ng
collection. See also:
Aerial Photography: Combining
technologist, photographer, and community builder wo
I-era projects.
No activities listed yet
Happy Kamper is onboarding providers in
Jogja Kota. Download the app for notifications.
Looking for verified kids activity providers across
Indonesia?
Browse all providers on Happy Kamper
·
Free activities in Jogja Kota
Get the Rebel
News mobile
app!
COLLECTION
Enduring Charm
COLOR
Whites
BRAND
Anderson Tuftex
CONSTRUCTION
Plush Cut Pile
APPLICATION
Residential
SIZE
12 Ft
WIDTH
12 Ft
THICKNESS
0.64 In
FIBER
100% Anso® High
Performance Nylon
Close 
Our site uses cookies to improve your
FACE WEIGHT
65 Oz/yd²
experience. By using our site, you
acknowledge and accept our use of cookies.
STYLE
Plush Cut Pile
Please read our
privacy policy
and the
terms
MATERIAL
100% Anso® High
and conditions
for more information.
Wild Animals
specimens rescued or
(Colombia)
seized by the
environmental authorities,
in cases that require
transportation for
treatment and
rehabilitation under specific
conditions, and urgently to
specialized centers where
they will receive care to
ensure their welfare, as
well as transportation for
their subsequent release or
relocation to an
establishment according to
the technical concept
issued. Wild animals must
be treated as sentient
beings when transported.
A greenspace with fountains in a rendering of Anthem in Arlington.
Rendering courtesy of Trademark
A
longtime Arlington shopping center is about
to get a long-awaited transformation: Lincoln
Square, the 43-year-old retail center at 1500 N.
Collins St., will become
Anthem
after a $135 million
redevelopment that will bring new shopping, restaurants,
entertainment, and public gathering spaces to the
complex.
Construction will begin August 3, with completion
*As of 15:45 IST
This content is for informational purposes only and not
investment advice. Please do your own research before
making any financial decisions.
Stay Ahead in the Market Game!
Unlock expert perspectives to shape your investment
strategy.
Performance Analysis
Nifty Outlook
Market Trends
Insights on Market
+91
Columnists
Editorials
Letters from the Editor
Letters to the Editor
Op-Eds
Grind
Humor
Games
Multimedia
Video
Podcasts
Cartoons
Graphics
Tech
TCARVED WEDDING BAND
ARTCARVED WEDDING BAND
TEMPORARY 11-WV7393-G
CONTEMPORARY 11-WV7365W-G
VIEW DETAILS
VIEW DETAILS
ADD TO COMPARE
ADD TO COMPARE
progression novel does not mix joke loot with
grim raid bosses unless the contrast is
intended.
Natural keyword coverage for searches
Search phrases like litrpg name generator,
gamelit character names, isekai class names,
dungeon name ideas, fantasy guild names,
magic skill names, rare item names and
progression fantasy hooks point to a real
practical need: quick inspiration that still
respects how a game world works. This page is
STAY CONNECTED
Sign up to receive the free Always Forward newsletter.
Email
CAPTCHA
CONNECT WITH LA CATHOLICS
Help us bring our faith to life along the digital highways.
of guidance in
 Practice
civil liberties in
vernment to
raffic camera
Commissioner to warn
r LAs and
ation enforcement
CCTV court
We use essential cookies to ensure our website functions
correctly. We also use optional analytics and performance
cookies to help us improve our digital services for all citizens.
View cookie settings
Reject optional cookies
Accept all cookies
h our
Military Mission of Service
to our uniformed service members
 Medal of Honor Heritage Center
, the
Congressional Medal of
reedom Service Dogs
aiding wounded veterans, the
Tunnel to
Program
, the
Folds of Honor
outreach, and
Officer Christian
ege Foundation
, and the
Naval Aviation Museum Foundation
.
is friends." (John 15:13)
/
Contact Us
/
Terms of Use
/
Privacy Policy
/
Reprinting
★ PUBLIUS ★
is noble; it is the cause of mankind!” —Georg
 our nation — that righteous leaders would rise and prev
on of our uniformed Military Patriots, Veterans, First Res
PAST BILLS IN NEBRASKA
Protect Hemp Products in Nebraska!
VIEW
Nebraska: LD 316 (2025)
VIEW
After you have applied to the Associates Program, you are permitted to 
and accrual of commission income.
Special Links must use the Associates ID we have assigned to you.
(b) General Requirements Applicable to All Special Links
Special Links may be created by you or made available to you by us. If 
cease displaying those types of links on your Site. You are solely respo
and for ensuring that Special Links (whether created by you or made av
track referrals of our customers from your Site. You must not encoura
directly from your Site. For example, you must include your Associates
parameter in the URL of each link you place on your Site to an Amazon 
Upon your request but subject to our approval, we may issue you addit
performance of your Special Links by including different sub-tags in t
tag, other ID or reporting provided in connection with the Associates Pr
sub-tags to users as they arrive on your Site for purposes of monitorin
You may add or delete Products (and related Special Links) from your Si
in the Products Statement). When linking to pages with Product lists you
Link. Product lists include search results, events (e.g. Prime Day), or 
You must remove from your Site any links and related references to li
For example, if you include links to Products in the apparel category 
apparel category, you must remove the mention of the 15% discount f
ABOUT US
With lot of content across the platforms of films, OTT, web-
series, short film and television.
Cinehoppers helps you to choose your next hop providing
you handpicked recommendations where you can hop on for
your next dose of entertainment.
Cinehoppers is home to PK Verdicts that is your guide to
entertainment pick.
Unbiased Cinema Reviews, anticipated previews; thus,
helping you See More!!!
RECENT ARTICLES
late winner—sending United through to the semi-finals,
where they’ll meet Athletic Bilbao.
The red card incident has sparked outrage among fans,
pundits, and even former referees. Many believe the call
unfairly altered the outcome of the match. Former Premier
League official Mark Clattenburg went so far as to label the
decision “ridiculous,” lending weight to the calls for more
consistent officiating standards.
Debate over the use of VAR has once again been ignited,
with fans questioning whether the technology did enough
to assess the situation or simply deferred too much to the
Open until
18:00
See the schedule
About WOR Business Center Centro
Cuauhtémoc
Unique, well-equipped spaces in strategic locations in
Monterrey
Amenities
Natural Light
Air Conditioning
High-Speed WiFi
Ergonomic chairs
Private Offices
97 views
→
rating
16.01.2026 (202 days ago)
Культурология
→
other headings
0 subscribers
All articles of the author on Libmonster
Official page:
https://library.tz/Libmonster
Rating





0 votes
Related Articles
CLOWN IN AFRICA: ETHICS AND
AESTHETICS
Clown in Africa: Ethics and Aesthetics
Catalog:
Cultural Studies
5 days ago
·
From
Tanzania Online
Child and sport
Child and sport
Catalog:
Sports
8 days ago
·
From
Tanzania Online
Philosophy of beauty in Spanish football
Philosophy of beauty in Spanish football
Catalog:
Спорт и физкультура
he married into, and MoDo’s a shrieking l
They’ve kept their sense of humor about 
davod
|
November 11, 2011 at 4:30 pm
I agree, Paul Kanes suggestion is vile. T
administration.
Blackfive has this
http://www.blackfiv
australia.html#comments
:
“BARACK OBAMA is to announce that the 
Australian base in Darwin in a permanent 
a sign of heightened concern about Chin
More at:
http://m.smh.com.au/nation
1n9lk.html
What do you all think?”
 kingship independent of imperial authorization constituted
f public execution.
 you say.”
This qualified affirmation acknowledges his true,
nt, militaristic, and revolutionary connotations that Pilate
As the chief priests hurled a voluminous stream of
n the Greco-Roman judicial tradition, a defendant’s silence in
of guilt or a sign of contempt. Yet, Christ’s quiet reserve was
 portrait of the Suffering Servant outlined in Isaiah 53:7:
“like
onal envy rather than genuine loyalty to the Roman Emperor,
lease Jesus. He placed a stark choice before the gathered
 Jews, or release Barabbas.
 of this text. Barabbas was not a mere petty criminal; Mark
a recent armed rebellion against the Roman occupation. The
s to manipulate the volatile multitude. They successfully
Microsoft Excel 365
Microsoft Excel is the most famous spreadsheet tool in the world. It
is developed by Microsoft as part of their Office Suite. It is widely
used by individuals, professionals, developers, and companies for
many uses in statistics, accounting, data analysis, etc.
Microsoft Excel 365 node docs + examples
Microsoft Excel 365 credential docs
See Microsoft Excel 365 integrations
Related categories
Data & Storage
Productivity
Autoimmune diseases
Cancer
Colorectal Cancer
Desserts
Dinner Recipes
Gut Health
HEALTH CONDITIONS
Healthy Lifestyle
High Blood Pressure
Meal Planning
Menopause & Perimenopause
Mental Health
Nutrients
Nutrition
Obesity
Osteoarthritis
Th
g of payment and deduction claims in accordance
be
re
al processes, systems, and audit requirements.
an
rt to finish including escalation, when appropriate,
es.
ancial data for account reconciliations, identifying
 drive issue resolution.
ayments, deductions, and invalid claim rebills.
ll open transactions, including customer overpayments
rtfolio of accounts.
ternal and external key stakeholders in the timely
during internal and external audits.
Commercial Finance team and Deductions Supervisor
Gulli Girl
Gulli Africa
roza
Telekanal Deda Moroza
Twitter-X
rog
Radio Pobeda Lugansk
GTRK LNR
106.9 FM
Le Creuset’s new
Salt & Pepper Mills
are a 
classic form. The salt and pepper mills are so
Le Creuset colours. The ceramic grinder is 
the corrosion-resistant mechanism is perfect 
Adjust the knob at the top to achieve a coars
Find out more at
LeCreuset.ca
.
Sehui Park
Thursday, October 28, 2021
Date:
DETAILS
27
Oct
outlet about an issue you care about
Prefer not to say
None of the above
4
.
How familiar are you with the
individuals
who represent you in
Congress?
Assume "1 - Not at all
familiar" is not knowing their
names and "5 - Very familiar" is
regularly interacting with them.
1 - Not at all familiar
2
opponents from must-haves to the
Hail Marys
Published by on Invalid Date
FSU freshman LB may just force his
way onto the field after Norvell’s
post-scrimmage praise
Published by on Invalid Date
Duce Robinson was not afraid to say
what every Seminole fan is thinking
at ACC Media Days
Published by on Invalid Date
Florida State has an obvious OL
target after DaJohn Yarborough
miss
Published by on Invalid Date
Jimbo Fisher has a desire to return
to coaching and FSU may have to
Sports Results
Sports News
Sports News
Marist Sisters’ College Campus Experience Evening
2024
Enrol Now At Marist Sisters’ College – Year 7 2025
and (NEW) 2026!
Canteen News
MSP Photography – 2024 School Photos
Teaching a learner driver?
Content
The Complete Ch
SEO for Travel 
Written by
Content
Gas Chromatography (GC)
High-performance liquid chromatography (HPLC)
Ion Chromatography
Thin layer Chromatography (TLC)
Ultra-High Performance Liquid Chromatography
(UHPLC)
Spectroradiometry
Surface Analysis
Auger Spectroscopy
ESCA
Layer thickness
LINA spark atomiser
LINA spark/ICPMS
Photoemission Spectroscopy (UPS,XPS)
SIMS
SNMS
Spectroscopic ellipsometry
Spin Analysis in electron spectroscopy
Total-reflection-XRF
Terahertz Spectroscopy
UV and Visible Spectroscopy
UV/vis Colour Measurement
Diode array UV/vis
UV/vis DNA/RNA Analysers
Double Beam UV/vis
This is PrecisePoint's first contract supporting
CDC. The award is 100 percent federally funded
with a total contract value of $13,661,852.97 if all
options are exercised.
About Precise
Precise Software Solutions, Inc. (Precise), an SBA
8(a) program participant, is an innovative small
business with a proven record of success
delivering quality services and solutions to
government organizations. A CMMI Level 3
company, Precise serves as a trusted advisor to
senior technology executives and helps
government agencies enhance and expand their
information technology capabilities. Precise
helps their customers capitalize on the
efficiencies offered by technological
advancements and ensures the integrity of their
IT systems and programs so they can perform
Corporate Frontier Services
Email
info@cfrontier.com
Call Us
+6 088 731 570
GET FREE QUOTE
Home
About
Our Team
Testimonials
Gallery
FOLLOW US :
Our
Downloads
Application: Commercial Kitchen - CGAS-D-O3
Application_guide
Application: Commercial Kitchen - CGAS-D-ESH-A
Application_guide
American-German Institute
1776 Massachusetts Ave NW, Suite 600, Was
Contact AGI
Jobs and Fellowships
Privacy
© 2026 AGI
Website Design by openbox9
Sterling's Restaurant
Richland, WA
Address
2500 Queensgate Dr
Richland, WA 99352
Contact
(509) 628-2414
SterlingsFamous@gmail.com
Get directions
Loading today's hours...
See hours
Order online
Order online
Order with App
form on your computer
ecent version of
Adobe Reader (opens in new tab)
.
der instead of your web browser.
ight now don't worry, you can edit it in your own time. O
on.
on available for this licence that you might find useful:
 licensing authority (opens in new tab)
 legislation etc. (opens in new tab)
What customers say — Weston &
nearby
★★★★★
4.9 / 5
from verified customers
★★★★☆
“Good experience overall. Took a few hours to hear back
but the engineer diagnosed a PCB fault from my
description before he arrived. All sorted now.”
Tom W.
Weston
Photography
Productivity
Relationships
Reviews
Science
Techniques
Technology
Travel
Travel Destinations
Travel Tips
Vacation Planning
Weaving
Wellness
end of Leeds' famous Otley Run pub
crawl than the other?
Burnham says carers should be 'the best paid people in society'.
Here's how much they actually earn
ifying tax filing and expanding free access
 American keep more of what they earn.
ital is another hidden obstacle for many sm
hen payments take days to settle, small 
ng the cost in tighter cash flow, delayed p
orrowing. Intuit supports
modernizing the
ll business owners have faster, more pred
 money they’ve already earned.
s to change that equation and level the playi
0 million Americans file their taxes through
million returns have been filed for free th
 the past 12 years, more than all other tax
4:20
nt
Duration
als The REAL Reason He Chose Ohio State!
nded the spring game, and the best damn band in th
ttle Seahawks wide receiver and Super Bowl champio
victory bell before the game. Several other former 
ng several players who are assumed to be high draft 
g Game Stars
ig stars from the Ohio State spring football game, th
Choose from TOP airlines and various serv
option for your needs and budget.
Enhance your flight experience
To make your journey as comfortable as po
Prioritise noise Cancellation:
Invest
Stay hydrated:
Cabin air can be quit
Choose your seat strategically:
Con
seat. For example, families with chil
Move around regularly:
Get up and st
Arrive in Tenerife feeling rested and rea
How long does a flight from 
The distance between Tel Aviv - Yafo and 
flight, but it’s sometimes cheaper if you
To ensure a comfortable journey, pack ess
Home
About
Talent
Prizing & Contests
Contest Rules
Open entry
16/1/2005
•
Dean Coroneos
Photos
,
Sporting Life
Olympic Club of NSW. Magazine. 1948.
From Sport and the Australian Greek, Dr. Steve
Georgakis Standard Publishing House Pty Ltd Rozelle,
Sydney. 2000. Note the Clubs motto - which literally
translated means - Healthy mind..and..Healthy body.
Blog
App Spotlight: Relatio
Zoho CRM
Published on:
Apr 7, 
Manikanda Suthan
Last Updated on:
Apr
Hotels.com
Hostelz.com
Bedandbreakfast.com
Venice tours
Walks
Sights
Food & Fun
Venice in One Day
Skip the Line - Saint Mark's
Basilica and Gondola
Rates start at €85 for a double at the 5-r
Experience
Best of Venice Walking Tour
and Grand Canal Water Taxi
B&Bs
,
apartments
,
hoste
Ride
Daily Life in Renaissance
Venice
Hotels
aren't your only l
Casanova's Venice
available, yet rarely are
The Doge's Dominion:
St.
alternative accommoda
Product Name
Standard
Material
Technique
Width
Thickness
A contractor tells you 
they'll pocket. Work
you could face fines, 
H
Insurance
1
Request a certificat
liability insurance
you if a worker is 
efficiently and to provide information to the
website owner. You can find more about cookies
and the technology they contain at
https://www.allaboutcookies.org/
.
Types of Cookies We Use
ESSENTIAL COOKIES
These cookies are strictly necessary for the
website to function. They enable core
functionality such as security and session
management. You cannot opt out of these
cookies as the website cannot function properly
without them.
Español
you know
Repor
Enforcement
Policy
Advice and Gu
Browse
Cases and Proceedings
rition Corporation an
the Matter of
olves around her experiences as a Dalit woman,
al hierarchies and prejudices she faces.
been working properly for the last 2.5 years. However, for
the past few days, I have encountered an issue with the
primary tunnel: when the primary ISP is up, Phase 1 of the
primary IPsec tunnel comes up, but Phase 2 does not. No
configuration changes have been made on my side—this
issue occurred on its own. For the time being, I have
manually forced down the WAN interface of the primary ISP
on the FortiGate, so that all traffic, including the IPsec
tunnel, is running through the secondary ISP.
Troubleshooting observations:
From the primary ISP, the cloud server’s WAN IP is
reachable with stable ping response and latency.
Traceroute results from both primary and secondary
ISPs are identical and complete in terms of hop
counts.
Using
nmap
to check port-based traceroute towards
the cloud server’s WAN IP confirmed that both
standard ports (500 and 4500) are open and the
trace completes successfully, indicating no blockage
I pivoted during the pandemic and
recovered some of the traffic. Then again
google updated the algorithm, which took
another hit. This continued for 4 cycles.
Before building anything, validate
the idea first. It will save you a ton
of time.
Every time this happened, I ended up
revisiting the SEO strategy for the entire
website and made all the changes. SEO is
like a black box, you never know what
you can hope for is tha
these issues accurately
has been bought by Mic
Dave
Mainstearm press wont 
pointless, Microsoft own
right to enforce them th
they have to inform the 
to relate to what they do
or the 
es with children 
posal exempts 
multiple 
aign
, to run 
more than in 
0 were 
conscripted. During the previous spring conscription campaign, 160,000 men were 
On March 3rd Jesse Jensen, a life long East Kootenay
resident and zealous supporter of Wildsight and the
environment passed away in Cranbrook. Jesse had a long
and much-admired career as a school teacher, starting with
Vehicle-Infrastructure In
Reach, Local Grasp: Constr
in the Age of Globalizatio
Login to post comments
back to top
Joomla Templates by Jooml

------------------------------------------------

Exercise objective: Check each line in the data for the word "CGAS", then report only how many lines contain it.

Written reply: 2